Lyndon B. Johnson photo

Remarks to the Delegates to the Conference on International Rural Development.

July 28, 1964

Mr. Bell, ladies and gentlemen:

You are in the city--and on the grounds of your house--in what some now call our "summer of discontent."

Before you return to your homes and duties, I would like to share with you some thoughts about this season.

In the long view of history, these years of the 1960's are the early summer of America. Our land is young. Our strength is great. Our course is far from run.

Yet there is among our people a deep discontent.

It is not the discontent of a single segment-or a single section. It reaches through the whole of our society. The most prosperous, the best housed, the best fed, the best read, the most intelligent, and the most secure generation in our history-or, for that matter, in all history--is discontent.


It seems to me that we can find answers from our history.

In our national character, one trait has run unbroken. That is the trait of putting the resources at hand to the fullest use--to make life better tomorrow for those who follow.

Since World War II we have multiplied our capabilities as never before, but we have not put them to the fullest use.

We have the capacity to abolish hunger. We have the capacity to end poverty and to eliminate most diseases. We even have the capacity to unsnarl our traffic--except possibly around the typical college campus.

We face no new problems in our society this summer--only old problems which we have for too long refused to face up to and have failed to meet.

We have not put our capacities to work.

Our cities show it. Our schools show it. Our rural areas show it. Our rivers and our streams show it. The edges of our society show it.

This is the source of our discontent.

We haven't been keeping faith with tomorrow--or with ourselves--and we ought to realize it.

If we are learning anything from our experiences, we are learning that it is time for us to go to work, and the first work of these times and the first work of our society is education.

Without compromise--without favor-we must demand and we shall maintain respect for law and order in this country. But democracy never has and democracy never will solve its problems at the end of a billy club.

We--no less than generations of Americans before us--must put our faith in education at all levels for all the people.

The institutions you represent are the foundation stones of our society today. Yet those foundations were put in place long ago--by the Northwest Ordinance of 1787, by the Land Grant Act of 1862, by the State support of their universities in the 1870's.

Dr. Harry Ransom of my own University of Texas not long ago told the people of our State that "the early frontiersmen thought more of us 100 years ago than we think of those who will be living in the year 2064."

In our States and Nation we just simply must not let that indictment stand. We must rest our faith and our hopes for America on education--not for some but education for all.

I am proud to say that we are trying to do just that.

The 88th Congress has written its name in history as the education Congress on the basis of the legislation that you already know well.

We are very proud that it is going to be also the conservation Congress--more comprehensive conservation legislation will be passed this Congress than any Congress in our history, except perhaps for a period during Theodore Roosevelt's administration.

But the real important point I want to make is that this is an education Congress for all.

The first 60 days I was in office I signed three far-reaching educational pieces of legislation. More meaningful progress has been made this year than in any other single year in this century.

Data records
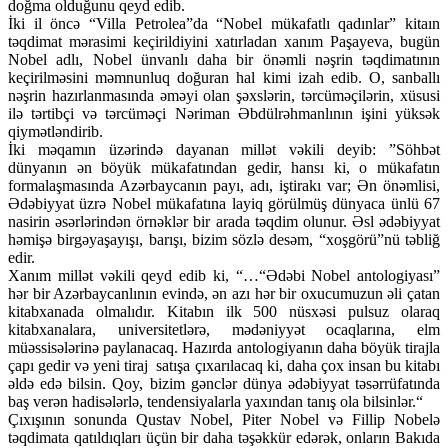
doğma olduğunu qeyd edib.
İki il öncə “Villa Petrolea”da “Nobel mükafatlı qadınlar” kitaın
təqdimat mərasimi keçirildiyini xatırladan xanım Paşayeva, bugün
Nobel adlı, Nobel ünvanlı daha bir önəmli nəşrin təqdimatının
keçirilməsini məmnunluq doğuran hal kimi izah edib. O, sanballı
nəşrin hazırlan­masında əməyi olan şəxslərin, tərcüməçilərin, xüsusi
ilə tərtibçi və tərcüməçi Nəriman Əbdülrəhmanlının işini yüksək
qiymətləndirib.
İki məqamın üzərində dayanan millət vəkili deyib: ”Söhbət
dünyanın ən böyük mükafatından gedir, hansı ki, o mükafatın
formalaşmasında Azərbaycanın payı, adı, iştirakı var; Ən önəmlisi,
Ədəbiyyat üzrə Nobel mükafatına layiq görülmüş dünyaca ünlü 67
nasirin əsərlərindən örnəklər bir arada təqdim olunur. Əsl ədəbiyyat
həmişə birgəyaşayışı, barışı, bizim sözlə desəm, “xoşgörü”nü təbliğ
edir.
Xanım millət vəkili qeyd edib ki, “…“Ədəbi Nobel antologiyası”
hər bir Azərbaycanlının evində, ən azı hər bir oxucumuzun əli çatan
kitabxanada olmalıdır. Kitabın ilk 500 nüsxəsi pulsuz olaraq
kitabxanalara, universitetlərə, mədəniyyət ocaqlarına, elm
müəssisələrinə paylanacaq. Hazırda antologiyanın daha böyük tirajla
çapı gedir və yeni tiraj satışa çıxarılacaq ki, daha çox insan bu kitabı
əldə edə bilsin. Qoy, bizim gənclər dünya ədəbiyyat təsərrüfatında
baş verən hadisələrlə, tendensiyalarla yaxından tanış ola bilsinlər.“
Çıxışının sonunda Qustav Nobel, Piter Nobel və Fillip Nobelə
təqdimata qatıldıqları üçün bir daha təşəkkür edərək, onların Bakıda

The task
Reproduce the passage of the remarks to the rural development conference delegates starting with "This is the" and going on through "society is education.".

Output of the task
This is the source of our discontent.

We haven't been keeping faith with tomorrow--or with ourselves--and we ought to realize it.

If we are learning anything from our experiences, we are learning that it is time for us to go to work, and the first work of these times and the first work of our society is education.